The couple met at the theater but instead of purchasing movie tickets and going in they went to the bus station and purchased one way tickets to Juarez Mexico. Throughout my life I have asked my Abuelita Elvira about this time in her life and she refused to discuss it. She was very private and quiet and she did not want to expose the inner workings of her mind to me. My Abuelita Marta Olga on the other hand, was a treasure of information and when I was in my early twenties I went to visit her by myself and sat with her for hours as she explained my parent’s story. She explained that although they’re running away was difficult for her to see, she wanted to support her only son. She genuinely believed that they could start a life together in Las Vegas and she saw that they loved each other. She understood love because she had become pregnant at a young age and was very deeply in love with a troubled man so she could relate to my parent’s desire to be together so she helped them.

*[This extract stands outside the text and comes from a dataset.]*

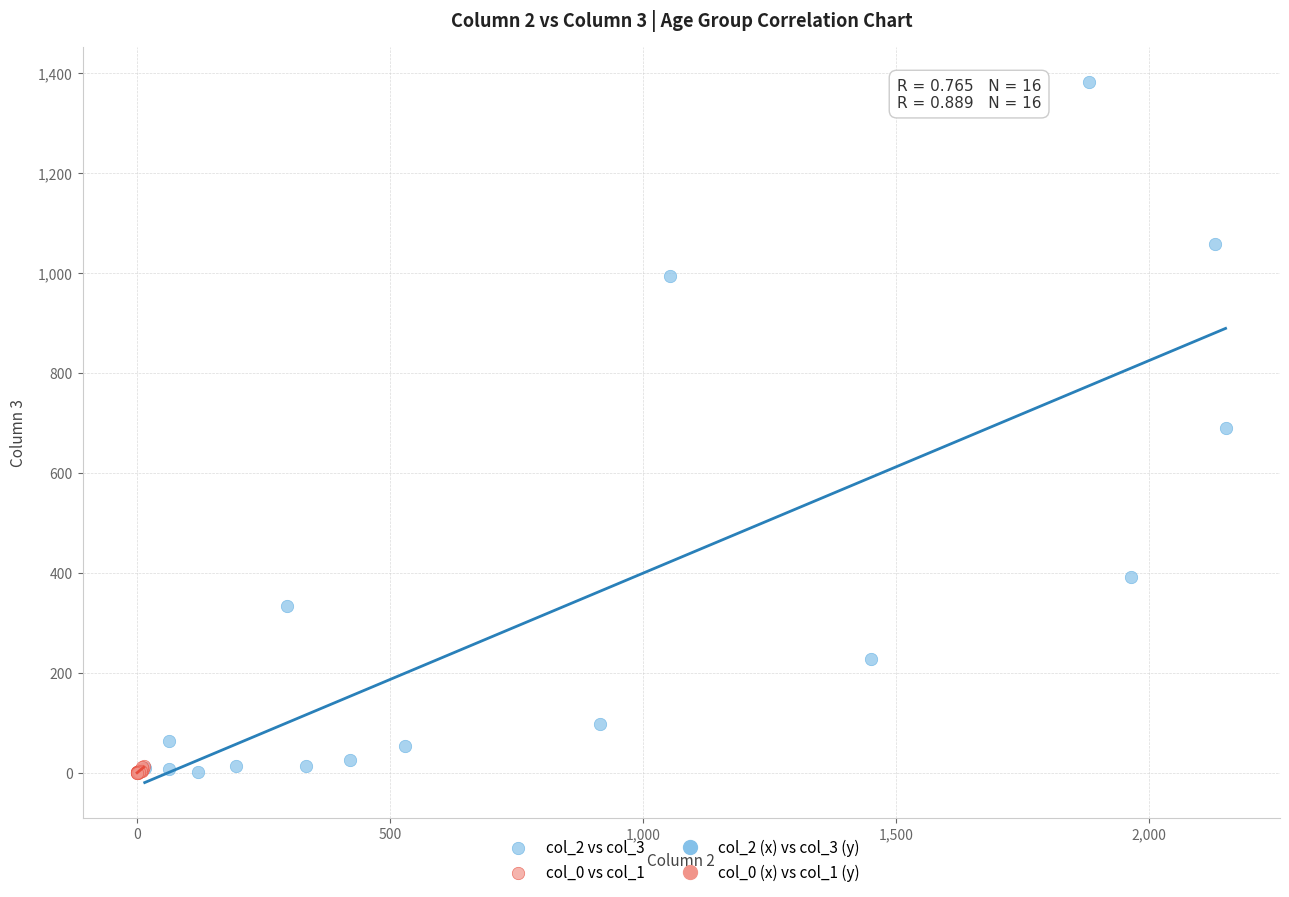

Which series has the widest spread of Y values?

col_2 vs col_3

In Juarez they stayed in my great grandmother’s home, in separate rooms of course because they were not married yet. The next morning they crossed the border into the U.S. My mother was not eighteen yet so my grandmother’s sister falsely claimed that she was her guardian and even signed off on this claim. The border patrol was very lenient in the late 60’s so they entered the U.S. with no problems and made it to Albuquerque. They figured out how to get the paperwork needed to be married in the U.S. and they quickly had a court wedding with only a few family members present and a small dinner party afterwards. The general tone was pleasant but the family knew that they were ignoring the elephant in the room that my mother was essentially a runaway and at some point that fact would need to be confronted.

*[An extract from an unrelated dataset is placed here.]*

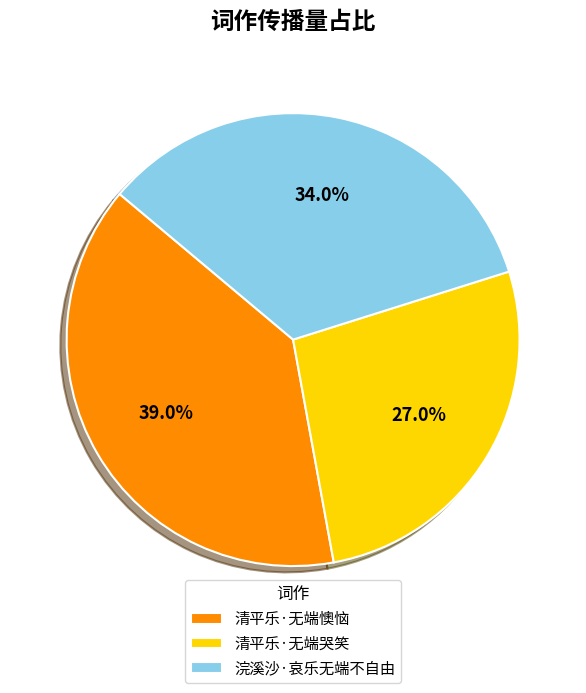

How much of the chart is everything except 清平乐·无端哭笑?

73.0%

According to my Abuelita Elvira my mother’s family was tormented by my mother’s action. She claimed they sent letter after letter to my mother. Letters that she intercepted and although she felt terrible about opening the letters, she could not resist to see what they were writing. She says the letters were full of vulgar language calling her terrible names and saying that she ruined their family and to never come back. My mother claimed that my Abuelita Elvira said she had disowned her and she would never want to see her again. I asked if she saved the letters and she said no so I had to go by her word only and to this day I wonder about the validity of these claims.

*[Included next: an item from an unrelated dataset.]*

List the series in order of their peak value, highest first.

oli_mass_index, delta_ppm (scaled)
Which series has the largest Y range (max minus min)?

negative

My parents made it to Las Vegas and shared a tiny apartment downtown with my father’s uncle and his wife. It was not what my mother expected but she went along with everything and after a short time they got their own apartment and she became pregnant with my older sister. Soon after getting pregnant they purchased their first home. It was a small two bedroom home, one side of duplex, and they began to raise their first daughter. My Abuelita Elvira and grandfather came to visit after my older sister was born and the seed of reconciliation began to be planted. My parents seem to be doing well. They owned a home, had a nice vehicle, had become American Citizens, and they had their whole life ahead of them. A couple years later my other sister was born and five years after that I was born and they bought a new larger house in a suburb of Las Vegas called Spring Valley. This is the house I would grow up and live in for twenty one years.